Dix personnes ont été tuées et 112 ont été blessées hier dans le sud du Liban par des tirs israéliens à la frontière. Ali Hashisho/Reuters
Dans le plateau syrien du Golan, l'armée israélienne a ouvert le feu sur des manifestants palestiniens venus de Syrie qui avaient pénétré dans la partie occupée. Deux protestataires ont été tués et quatre grièvement blessés, selon des médecins. Le calme était revenu en début de soirée dans ce secteur, où près de 200 des milliers de manifestants avaient franchi la ligne de cessez-le-feu. Il s'agit d'un des incidents frontaliers les plus graves entre les deux pays depuis la guerre israélo-arabe de 1973. La Syrie abrite 470 000 réfugiés palestiniens. L'armée israélienne, reconnaissant avoir blessé « des dizaines de personnes » dans le Golan, a accusé le pouvoir syrien d'avoir « organisé cette manifestation violente pour tenter de détourner l'opinion mondiale de ce qui se passe dans ses villes » et a qualifié cet acte de « très grave ». Le Premier ministre Benjamin Netanyahu a averti de son côté qu'Israël était déterminé à défendre « ses frontières et sa souveraineté » : « J'ai donné ordre à l'armée d'agir avec le maximum de retenue mais aussi d'empêcher que nos frontières soient forcées. » Damas a « fermement dénoncé les actes criminels d'Israël contre notre peuple dans le plateau du Golan, en Palestine et dans le sud du Liban », ajoutant : « Israël devra assumer la totale responsabilité de ses actes. »

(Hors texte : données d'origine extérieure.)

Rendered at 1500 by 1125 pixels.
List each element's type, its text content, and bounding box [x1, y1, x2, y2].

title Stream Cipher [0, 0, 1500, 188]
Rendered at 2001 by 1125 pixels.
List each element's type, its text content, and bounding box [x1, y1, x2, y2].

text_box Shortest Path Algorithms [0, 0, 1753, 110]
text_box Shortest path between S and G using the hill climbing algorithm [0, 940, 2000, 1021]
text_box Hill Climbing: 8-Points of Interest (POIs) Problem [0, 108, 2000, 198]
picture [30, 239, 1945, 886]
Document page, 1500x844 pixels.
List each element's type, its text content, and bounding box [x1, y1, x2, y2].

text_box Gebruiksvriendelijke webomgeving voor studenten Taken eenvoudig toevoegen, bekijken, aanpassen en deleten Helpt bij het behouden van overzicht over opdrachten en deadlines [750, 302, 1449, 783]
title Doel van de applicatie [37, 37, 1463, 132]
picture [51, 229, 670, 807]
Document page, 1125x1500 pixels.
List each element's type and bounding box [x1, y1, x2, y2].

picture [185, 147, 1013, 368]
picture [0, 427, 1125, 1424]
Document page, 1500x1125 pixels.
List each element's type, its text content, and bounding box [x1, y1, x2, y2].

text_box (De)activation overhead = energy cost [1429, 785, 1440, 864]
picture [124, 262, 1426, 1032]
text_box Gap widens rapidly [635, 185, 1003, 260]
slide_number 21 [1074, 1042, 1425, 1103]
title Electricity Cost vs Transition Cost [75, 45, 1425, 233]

Dans les territoires palestiniens, une centaine de Palestiniens ont été blessés dans le nord de la bande de Gaza par des tirs de l'armée lors d'une marche en direction du terminal frontalier israélien d'Erez, a-t-on appris auprès des services médicaux palestiniens. Un millier de manifestants se sont dirigés vers la frontière israélienne en dépit de tirs de semonce israéliens. Un jeune Palestinien a par ailleurs été tué par des tirs israéliens à l'est de la ville de Gaza. L'armée israélienne a affirmé avoir tiré sur un individu qui « posait un engin explosif » à la frontière. D'autre part, au moins 17 Palestiniens ont été blessés lors de heurts violents au poste de contrôle de Kalandia (Cisjordanie), à l'entrée de Jérusalem, et neuf autres à Hébron (sud de la Cisjordanie). « Je salue la mémoire de nos martyrs tombés aujourd'hui sous les coups des forces d'occupation israéliennes alors qu'ils manifestaient pour commémorer la nakba à l'intérieur, en Cisjordanie et dans la bande de Gaza, et aux frontières du Liban et de la Syrie », a déclaré le président de l'Autorité palestinienne Mahmoud Abbas. « Leur sang précieux n'aura pas coulé en vain, parce qu'il a été versé pour la liberté du peuple palestinien et ses droits », a-t-il ajouté, souhaitant un « prompt rétablissement aux blessés ».
En Jordanie, au moins six personnes ont également été blessées lors d'une intervention policière pour empêcher 500 manifestants de se rendre à la frontière avec Israël. Les manifestants, dont quelque 200 étudiants, ont été interceptés à quelques kilomètres du passage du pont Allenby, sur le Jourdain, qui marque la frontière avec Israël, à moins d'une heure de route de Amman. Sur Facebook, ce groupe baptisé Les jeunes du 15 mai avait appelé à manifester tout près de l'ambassade d'Israël après avoir été empêché de le faire la veille.
La nakba s'est traduite par l'exode de quelque 760 000 Palestiniens, point de départ de la question des réfugiés, actuellement au nombre d'au moins 4,8 millions avec leurs descendants, répartis pour l'essentiel entre la Jordanie, les territoires palestiniens, la Syrie et le Liban (Voir par ailleurs).